WATCH holds the justice system to its highest ideals and challenges it to improve outcomes for victims. It provides feedback to judges, attorneys and other court personnel; and informs the public about the local criminal justice system.
(History courtesy of WATCH, Minnesota.)
How WATCH court monitoring works:
Court monitors are physically present in the courtroom on a regular basis. These individuals are volunteers and staff of the monitoring agency who have received training in the criminal and civil justice processes, courtroom decorum and monitoring goals. They monitor court appearances for cases identified by the monitoring agency. The regular presence of monitors reminds all justice system personnel, including judges, attorneys, clerks and administrative personnel, that they are accountable to the public and that the public is interested in what happens in the courtroom in cases of violence against women and girls.

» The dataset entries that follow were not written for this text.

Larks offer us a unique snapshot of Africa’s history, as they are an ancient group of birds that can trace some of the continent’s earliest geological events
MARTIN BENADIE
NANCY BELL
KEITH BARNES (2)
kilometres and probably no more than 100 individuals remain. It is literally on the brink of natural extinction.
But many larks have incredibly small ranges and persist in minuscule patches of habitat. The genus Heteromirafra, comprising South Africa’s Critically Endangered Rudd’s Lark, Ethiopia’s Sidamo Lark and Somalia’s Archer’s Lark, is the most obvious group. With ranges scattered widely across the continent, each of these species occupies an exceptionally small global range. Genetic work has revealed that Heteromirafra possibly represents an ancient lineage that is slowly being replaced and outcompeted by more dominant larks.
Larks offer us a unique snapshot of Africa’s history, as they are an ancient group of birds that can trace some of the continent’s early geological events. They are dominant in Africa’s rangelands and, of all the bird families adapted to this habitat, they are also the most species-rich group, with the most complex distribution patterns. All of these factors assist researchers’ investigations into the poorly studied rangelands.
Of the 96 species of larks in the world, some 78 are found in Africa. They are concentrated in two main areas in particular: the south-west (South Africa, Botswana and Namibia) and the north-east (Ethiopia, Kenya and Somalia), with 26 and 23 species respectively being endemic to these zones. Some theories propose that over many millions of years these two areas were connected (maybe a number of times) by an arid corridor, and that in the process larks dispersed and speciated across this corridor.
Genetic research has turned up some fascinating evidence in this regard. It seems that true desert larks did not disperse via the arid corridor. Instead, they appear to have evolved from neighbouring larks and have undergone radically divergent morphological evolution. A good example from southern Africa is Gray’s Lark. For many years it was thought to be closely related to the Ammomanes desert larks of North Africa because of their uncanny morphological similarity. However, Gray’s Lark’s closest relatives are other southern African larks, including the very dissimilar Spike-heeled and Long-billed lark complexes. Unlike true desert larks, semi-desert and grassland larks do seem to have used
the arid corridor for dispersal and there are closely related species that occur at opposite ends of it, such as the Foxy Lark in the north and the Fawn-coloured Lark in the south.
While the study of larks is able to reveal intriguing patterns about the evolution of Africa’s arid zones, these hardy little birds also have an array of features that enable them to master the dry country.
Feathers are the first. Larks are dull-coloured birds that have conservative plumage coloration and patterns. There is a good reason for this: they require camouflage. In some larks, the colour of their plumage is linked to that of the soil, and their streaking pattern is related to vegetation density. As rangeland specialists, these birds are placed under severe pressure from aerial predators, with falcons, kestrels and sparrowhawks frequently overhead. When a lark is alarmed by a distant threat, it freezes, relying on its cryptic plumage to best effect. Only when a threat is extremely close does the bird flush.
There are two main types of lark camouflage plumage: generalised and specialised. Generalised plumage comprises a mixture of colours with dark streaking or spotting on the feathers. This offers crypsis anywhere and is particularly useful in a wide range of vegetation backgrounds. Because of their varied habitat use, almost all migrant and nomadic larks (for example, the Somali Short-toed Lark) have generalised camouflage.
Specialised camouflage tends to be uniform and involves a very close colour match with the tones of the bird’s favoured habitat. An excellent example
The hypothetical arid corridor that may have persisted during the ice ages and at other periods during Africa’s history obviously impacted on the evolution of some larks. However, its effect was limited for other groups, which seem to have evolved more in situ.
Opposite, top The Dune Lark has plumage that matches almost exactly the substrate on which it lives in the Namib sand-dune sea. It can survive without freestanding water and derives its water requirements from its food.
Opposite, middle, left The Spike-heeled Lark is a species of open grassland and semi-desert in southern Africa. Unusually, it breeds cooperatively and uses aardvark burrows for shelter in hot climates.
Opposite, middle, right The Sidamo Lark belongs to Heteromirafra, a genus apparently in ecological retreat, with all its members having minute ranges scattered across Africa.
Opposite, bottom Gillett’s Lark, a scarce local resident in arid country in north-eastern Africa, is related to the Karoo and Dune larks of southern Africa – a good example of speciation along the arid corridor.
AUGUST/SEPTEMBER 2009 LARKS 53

All monitors carry red clipboards so that they will be recognized by court staff. Monitors are trained to watch for and note such things as the following: judicial demeanor, the use of inappropriate humor, timeliness, audibility, acknowledgement of and sensitivity toward victims and victim safety, clarity of explanations given by judges and attorneys, and disruptions in the courtroom. For specific hearings, volunteers are asked to note particular rulings, comments and data that are outlined on monitoring forms tailored to that hearing.
Monitor notes are reviewed by staff, who follow up with appropriate personnel, including judges, attorneys, advocates and probation officers. This follow-up may be to investigate a case further or to comment on the case, either complimenting a judge or other system personnel or pointing out a problem with the way the case was handled. Monitoring agency staff may review court records and files to obtain information about individual cases or patterns and trends in the justice system.
Staff may publicize the results of cases through newsletters or through the media to promote public awareness of these cases and their impact on society.
Monitors focus on cases of violence against women. In many jurisdictions, justice systems have traditionally failed to take crimes of violence against women, such as domestic violence and sexual assault, seriously. Cases of violence against women and girls are prioritized in order to improve the justice system’s response and thereby promote victim safety and ensure offender accountability.